Now, of course, in the case of frogs the whole scenario is absurd. But that is exactly what happened in the valley of Dura. Each one of the assembled Jews knew as well as Chananiah, Mishael and Azariah that he or she ought to give up his life rather than worship an idol. But each one looked around and said: “Why me? Everyone else is going along and bowing down. Why should I be the one to take a stand?” And so the end result was a Chillul Hashem of colossal proportions.
Because Chillul Hashem begins with the words: “Why me?” And that was the insight of Chananiah Mishael and Azariah. And so they said, instead: “Kiddush Hashem has to begin with someone. And it may as well be – and what a merit that it should be – with us.” And with that they earned themselves an eternal place in the annals of our people.
By learning the lesson of the frogs.
It’s fascinating to note that this “lesson of the frogs” corresponds almost exactly a comment that the Rambam makes about the culpability of the Egyptians themselves. It seems that the Rambam was bothered by a question that perplexed many commentators: Why were the Egyptians punished for enslaving the Jews when, after all, G-d had told Avraham Avinu, hundreds of years before, that:
גר יהיה זרעך בארץ לא להם ועבדום וענו אותם ארבע מאות שנה
Since the slavery had been foretold, it would seem that the Egyptians had no choice; they had to enslave the Jews. Why, then, should they have been punished for it?

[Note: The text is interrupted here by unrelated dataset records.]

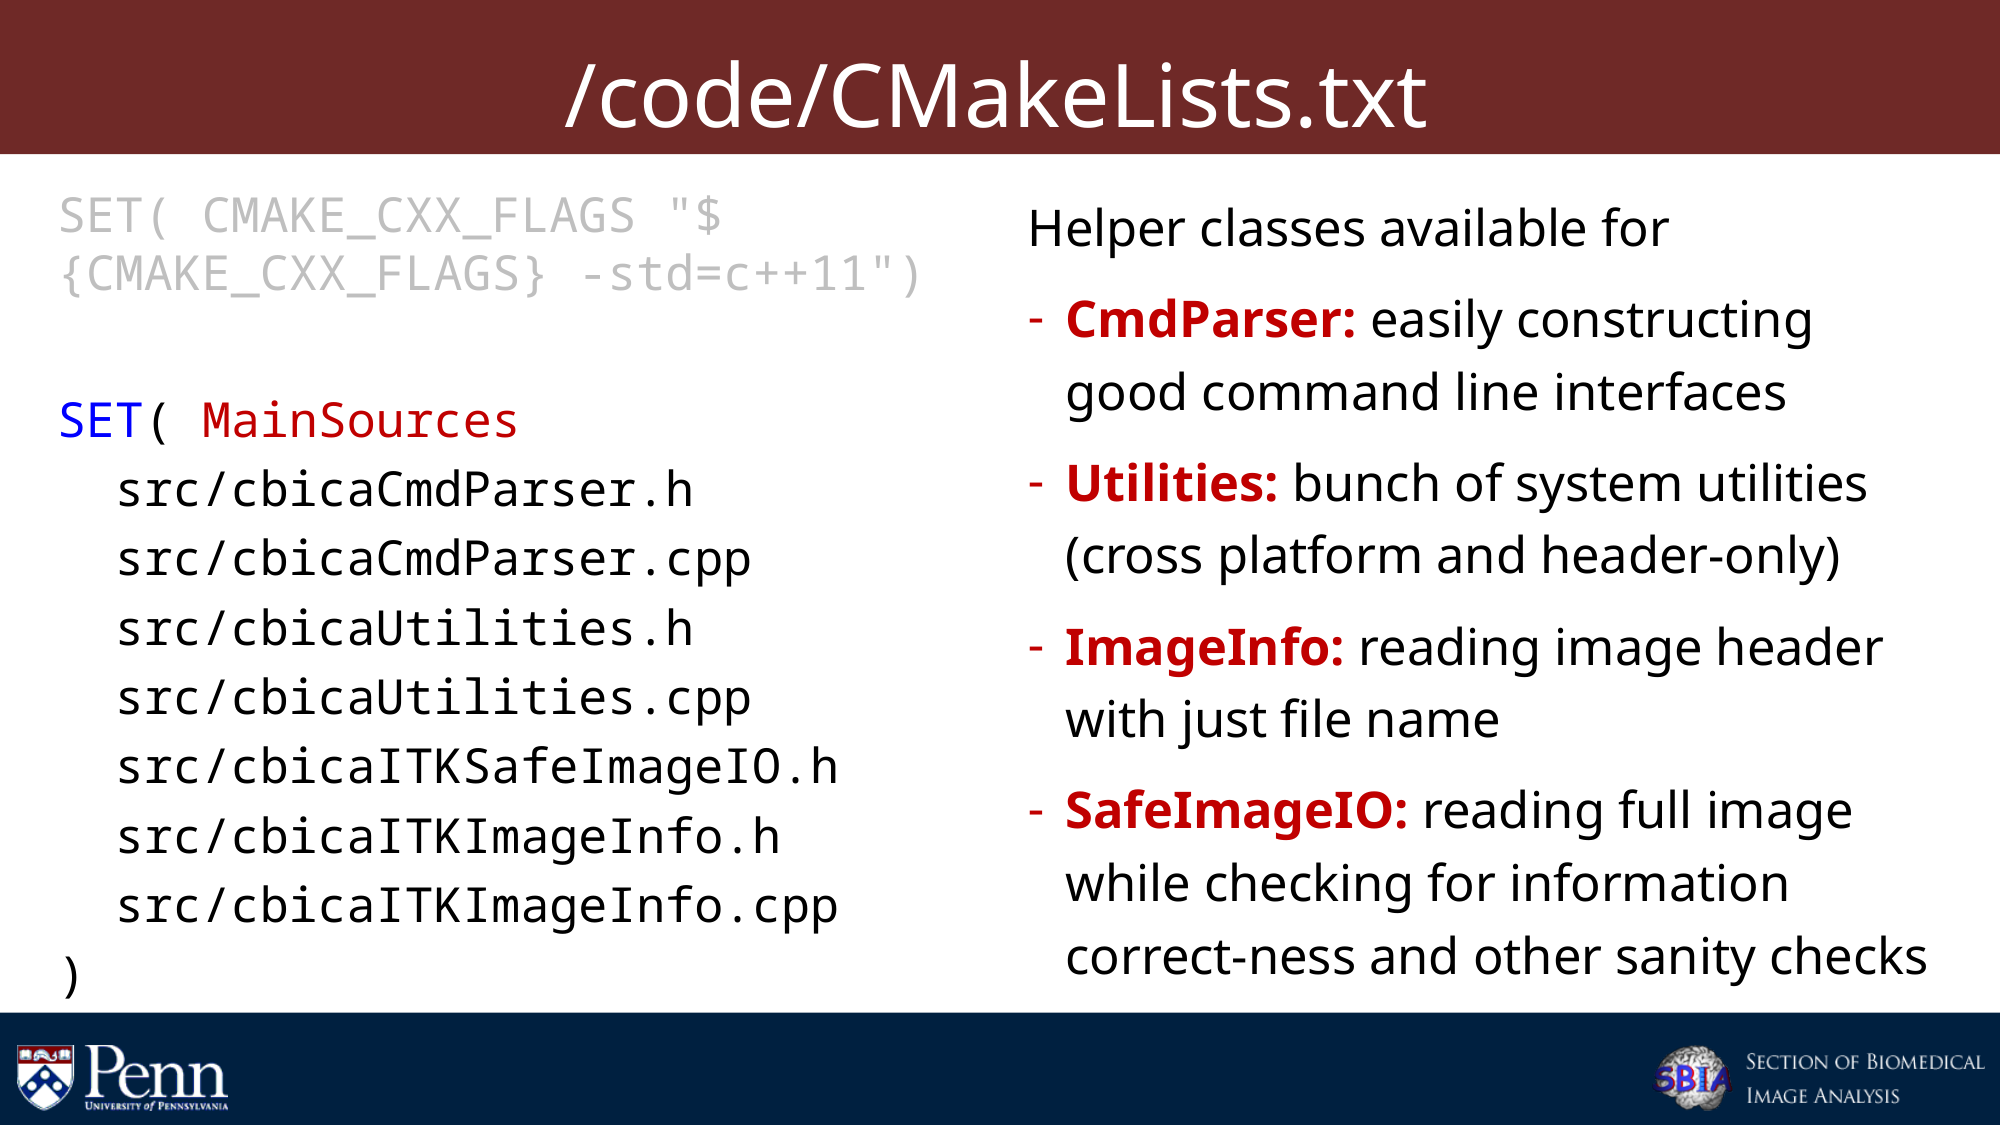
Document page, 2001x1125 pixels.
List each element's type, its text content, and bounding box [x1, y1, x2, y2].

list Helper classes available for CmdParser: easily constructing good command line interfaces Utilities: bunch of system utilities (cross platform and header-only) ImageInfo: reading image header with just file name SafeImageIO: reading full image while checking for information correct-ness and other sanity checks [1012, 176, 1952, 1014]
title /code/CMakeLists.txt [42, 43, 1952, 155]
list SET( CMAKE_CXX_FLAGS "${CMAKE_CXX_FLAGS} -std=c++11") SET( MainSources src/cbicaCmdParser.h src/cbicaCmdParser.cpp src/cbicaUtilities.h src/cbicaUtilities.cpp src/cbicaITKSafeImageIO.h src/cbicaITKImageInfo.h src/cbicaITKImageInfo.cpp ) [42, 176, 988, 1014]
picture [1652, 1044, 1985, 1112]
picture [17, 1045, 228, 1111]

And the Rambam answers that although it was foretold that the Egyptians, as a whole, would enslave the Jews, yet no particular individual Egyptian was mentioned in that prophecy. And therefore each individual Egyptian had a choice; he could also choose not to go along, and not to be a party to the persecution. But instead each Egyptian looked around and said: “Everyone else is doing it. Why should I be different?” And because they all chose to hide behind the crowd, they were culpable and ultimately were punished.
The Egyptians needed to learn the lesson of the frogs.
Now this lesson is also relevant to us. For while we are not, thank G-d, called upon to demonstrate the self-sacrifice of Chananiah, Mishael and Azariah, yet there are often times when we look around ourselves and see that everyone seems to be doing something that we know is wrong – and that they, too, probably know is wrong. And the temptation at such times is to say: “OK, its wrong; but everyone else is doing it; why should I be the hero? Why me?”
At such times we have to remember the lesson of the frogs; the lesson that Chillul Hashem begins with the words: “Why me”. And Kiddush Hashem begins when we begin to say: “Someone must begin to take a stand; and what greater merit than that it be we.”